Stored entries
Segment Open

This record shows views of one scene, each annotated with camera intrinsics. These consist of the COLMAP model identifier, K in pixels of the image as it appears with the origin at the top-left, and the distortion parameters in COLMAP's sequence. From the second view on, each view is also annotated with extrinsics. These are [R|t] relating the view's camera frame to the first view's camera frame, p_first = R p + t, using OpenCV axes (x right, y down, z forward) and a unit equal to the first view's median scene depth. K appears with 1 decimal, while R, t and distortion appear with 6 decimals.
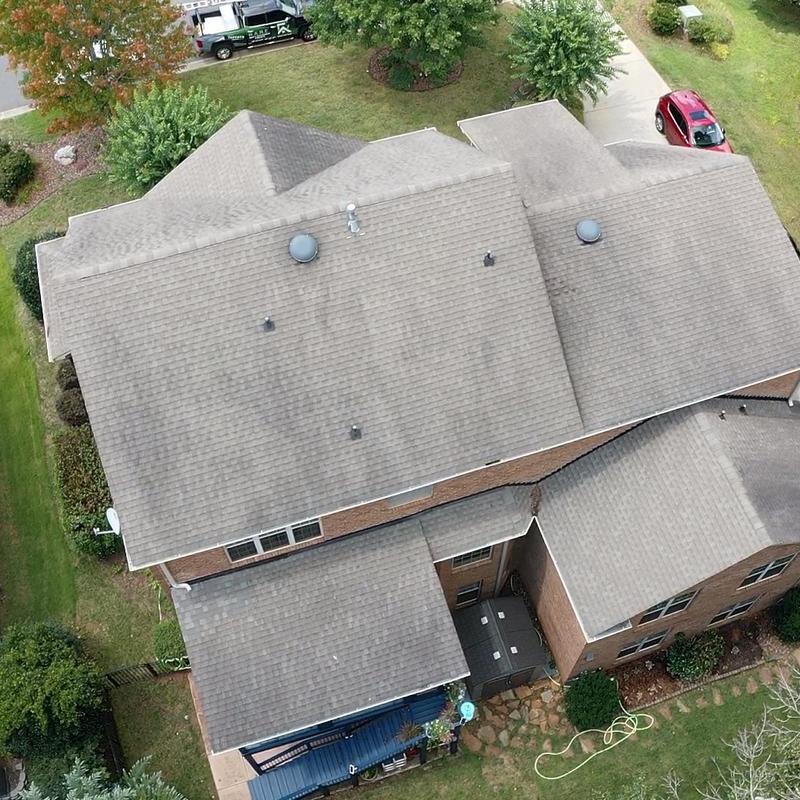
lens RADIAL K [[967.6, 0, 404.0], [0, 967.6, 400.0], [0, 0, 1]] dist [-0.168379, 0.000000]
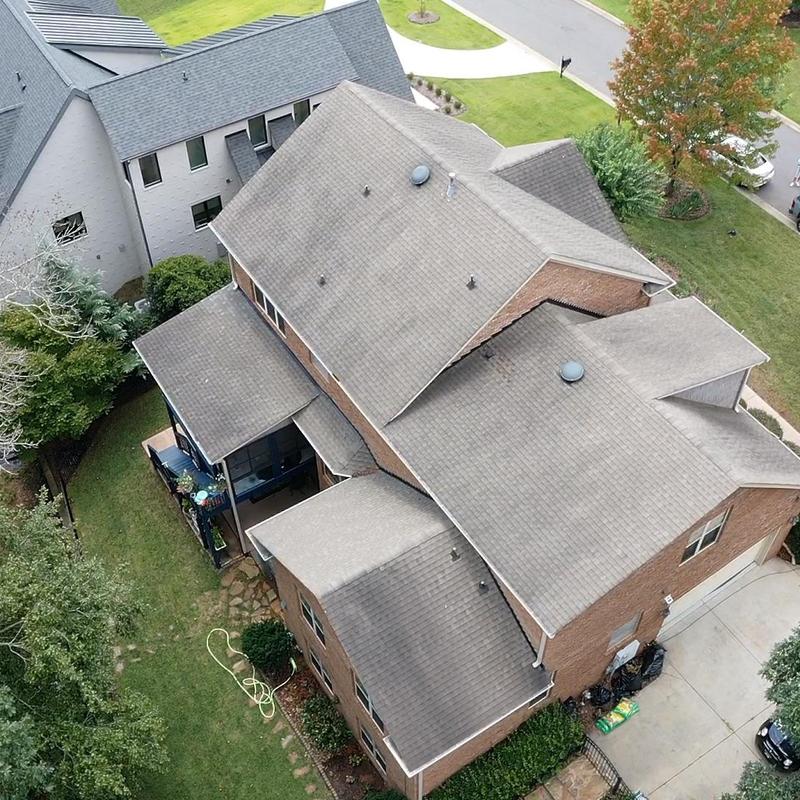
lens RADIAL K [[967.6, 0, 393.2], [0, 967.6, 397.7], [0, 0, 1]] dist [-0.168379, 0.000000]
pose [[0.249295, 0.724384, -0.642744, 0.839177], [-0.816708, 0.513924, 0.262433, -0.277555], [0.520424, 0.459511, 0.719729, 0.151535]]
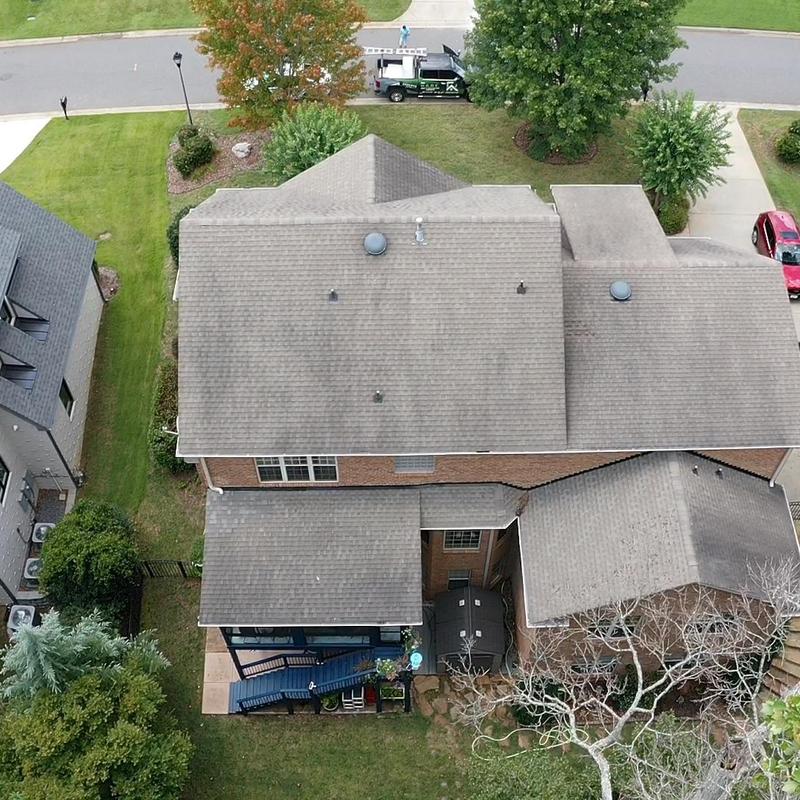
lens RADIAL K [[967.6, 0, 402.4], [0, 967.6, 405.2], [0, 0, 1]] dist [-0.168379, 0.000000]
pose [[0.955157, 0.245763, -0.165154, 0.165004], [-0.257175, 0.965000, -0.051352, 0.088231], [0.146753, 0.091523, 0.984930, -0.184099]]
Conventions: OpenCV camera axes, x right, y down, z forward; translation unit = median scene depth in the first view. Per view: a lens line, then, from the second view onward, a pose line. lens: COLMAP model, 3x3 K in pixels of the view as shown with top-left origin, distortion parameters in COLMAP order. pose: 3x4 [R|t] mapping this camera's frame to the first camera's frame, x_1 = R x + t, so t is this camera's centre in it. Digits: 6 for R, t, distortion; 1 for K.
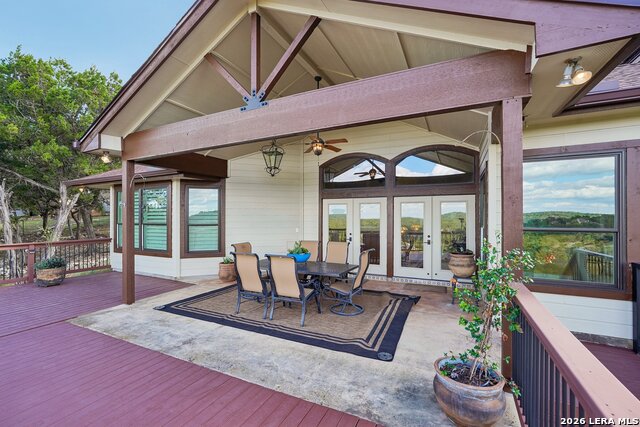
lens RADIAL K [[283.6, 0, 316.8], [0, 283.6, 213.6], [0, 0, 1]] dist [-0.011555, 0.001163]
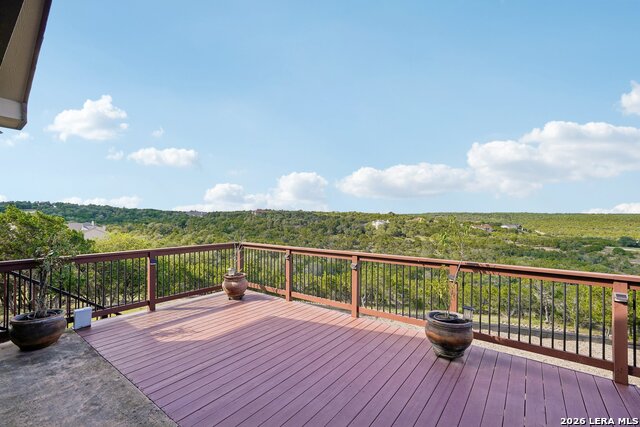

Segment Closed

**WHAT TO DO**
Filter the entries above, keeping each line that contains the string "OpenCV". Case counts.

**TASK SOLUTION**
This record shows views of one scene, each annotated with camera intrinsics. These consist of the COLMAP model identifier, K in pixels of the image as it appears with the origin at the top-left, and the distortion parameters in COLMAP's sequence. From the second view on, each view is also annotated with extrinsics. These are [R|t] relating the view's camera frame to the first view's camera frame, p_first = R p + t, using OpenCV axes (x right, y down, z forward) and a unit equal to the first view's median scene depth. K appears with 1 decimal, while R, t and distortion appear with 6 decimals.
Conventions: OpenCV camera axes, x right, y down, z forward; translation unit = median scene depth in the first view. Per view: a lens line, then, from the second view onward, a pose line. lens: COLMAP model, 3x3 K in pixels of the view as shown with top-left origin, distortion parameters in COLMAP order. pose: 3x4 [R|t] mapping this camera's frame to the first camera's frame, x_1 = R x + t, so t is this camera's centre in it. Digits: 6 for R, t, distortion; 1 for K.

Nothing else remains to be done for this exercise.